Sorry to disappoint you, but most probably you have not. :wink:

It may very well be opened from the inside, as long as the hatch seals air tight (normal rubber gasket is sufficient, we are not in outer space) and the gas box is ventilated (drop holes) to the outside.



smifee said:


> how far do we take 'if this fault happens at the same time as that fault '. we are told that we musn't use gas on the move and advised to turn gas supply off before travelling. the yanks run their fridge freezers on gas whilst driving and fill up with petrol with it running. how many filling stations have been blown up by this :?:


Well, I also frequently have the gas heating on while driving. And in Germany this is perfectly legal. And for safety I would not mind keeping the engine running while refuelling. Just for fuel efficiency it is nonsense. Another yankee habit is much more dangerous: Going back into the car while refuelling.



smifee said:


> i'll carry on with care life's too short for me to get safety obsession syndrome. i like a gamble. life will be even shorter if i make the wrong bet though :wink:  :lol:


Nothing about obsession. But there are really better things to gamble with than just gas. Money, for example.
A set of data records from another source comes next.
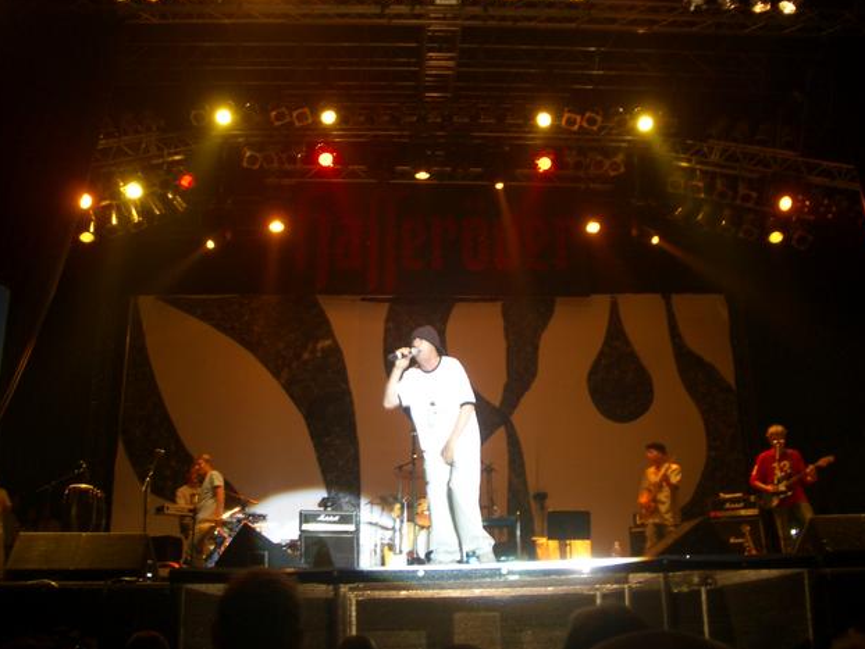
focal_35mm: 36
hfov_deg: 51.3
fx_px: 900
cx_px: 437
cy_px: 325
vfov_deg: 39.7
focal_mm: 5.8
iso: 50
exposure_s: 1/8
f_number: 2.6
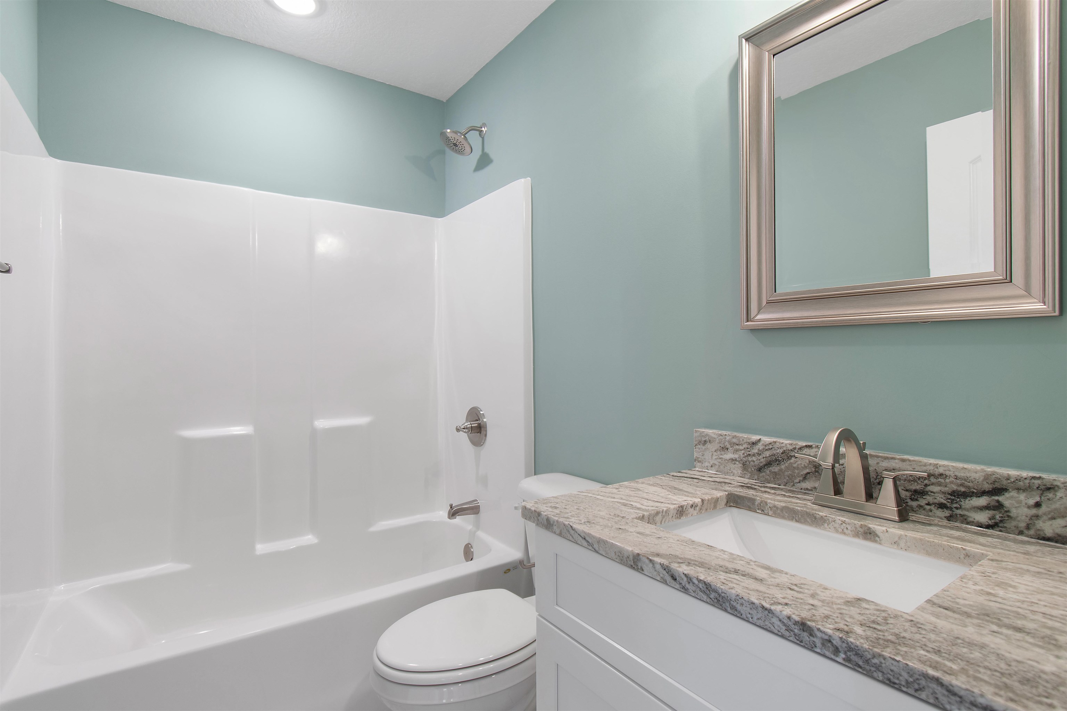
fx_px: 504
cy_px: 356
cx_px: 534
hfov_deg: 93.3
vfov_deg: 70.4
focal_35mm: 17
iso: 100
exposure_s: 1/10
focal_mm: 11.5
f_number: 4.8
In my scenario you don't even have to have a defective heater: Gas can diffuse into the interior of the van and get in contact with the fridge's pilot light. Or it could even be a spark on the perfectly well-working heater fan that makes it bang.

Best Regards,
Gerhard


----------



## smifee (May 17, 2005)

hi again gerhard

if i shine a torch i can see into the gas locker. it has an ordinary locker door no seal just 2 drop holes. the conversion was done in 1998 on a new van and i presume it conformed to the regulations, if any, that were in force then.
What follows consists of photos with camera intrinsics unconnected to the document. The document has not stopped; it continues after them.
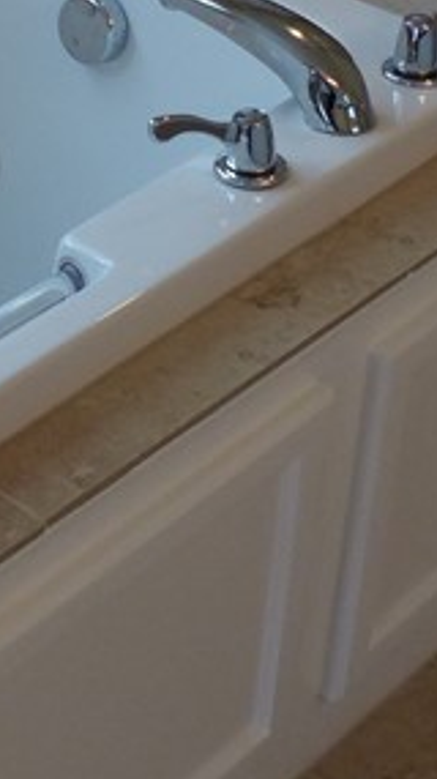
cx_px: -115
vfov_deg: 21.2
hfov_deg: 12.0
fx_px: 2022
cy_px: 38
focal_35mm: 98
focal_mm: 4.5
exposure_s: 1/60
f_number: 2.8
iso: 160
the new van has an exterior gas locker and refillable bottle soon to be bottles but after this winter i hope to be where it's warm enough not to have to worry about the temperature.

keep gambling and good luck

regards

mike


----------



## 93652 (May 1, 2005)

Try www.gasure.co.uk/underfloor.htm

Solves a lot of problems. I've only a vw t3 so space is at a premium and we like to go wild for long periods.

Mike


----------



## Anonymous (Nov 10, 2000)

*Short term solution*

Not ideal but it helps. We now warm the tanks overnight with a couple of hot water bottles. Water boiled up before the gaz freezes!
Awaiting a more professional solution now.

Jacqui


----------